-- Extracted material --
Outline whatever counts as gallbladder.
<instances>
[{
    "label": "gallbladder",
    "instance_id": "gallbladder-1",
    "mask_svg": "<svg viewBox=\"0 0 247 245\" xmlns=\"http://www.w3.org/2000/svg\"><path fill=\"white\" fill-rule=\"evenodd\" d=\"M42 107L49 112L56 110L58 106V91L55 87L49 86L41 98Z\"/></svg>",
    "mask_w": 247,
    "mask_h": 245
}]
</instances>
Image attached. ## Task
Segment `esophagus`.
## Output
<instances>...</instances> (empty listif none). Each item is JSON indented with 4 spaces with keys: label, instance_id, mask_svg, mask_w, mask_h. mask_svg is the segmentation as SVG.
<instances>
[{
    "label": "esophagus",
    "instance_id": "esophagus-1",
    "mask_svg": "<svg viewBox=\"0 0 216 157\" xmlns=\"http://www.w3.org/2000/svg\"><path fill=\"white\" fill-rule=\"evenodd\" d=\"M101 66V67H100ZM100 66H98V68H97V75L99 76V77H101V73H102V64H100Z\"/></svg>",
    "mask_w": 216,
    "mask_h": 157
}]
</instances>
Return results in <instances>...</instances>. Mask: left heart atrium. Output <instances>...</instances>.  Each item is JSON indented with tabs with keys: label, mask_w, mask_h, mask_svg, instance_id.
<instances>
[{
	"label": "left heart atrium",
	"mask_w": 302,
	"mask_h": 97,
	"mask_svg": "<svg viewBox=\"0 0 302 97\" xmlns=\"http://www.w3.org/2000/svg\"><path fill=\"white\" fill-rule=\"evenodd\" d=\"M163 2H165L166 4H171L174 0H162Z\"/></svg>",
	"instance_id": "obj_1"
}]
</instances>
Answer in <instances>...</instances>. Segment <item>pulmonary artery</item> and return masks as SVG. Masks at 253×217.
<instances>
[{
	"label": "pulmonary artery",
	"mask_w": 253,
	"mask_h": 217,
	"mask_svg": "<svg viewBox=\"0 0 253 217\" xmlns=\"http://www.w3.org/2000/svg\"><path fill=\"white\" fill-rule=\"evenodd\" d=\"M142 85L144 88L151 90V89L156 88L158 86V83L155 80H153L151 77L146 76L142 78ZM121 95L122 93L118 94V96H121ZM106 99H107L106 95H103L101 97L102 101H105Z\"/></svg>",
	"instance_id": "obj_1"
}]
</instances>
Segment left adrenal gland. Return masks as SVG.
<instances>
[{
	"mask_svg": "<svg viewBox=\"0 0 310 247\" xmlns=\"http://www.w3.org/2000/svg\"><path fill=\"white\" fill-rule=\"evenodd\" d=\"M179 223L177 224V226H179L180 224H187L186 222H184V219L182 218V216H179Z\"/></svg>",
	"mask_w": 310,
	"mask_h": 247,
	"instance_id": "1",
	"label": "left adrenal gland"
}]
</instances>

-- Task objective --
Gather every line of the listing above that contains the string "with", treating uppercase and lowercase letters as different.

-- Expected output --
<instances>...</instances> (empty listif none). Each item is JSON indented with 4 spaces with keys: label, instance_id, mask_svg, mask_w, mask_h. mask_svg is the segmentation as SVG.
Return results in <instances>...</instances>. Mask: left heart atrium. Output <instances>...</instances>.  Each item is JSON indented with tabs with keys: label, mask_w, mask_h, mask_svg, instance_id.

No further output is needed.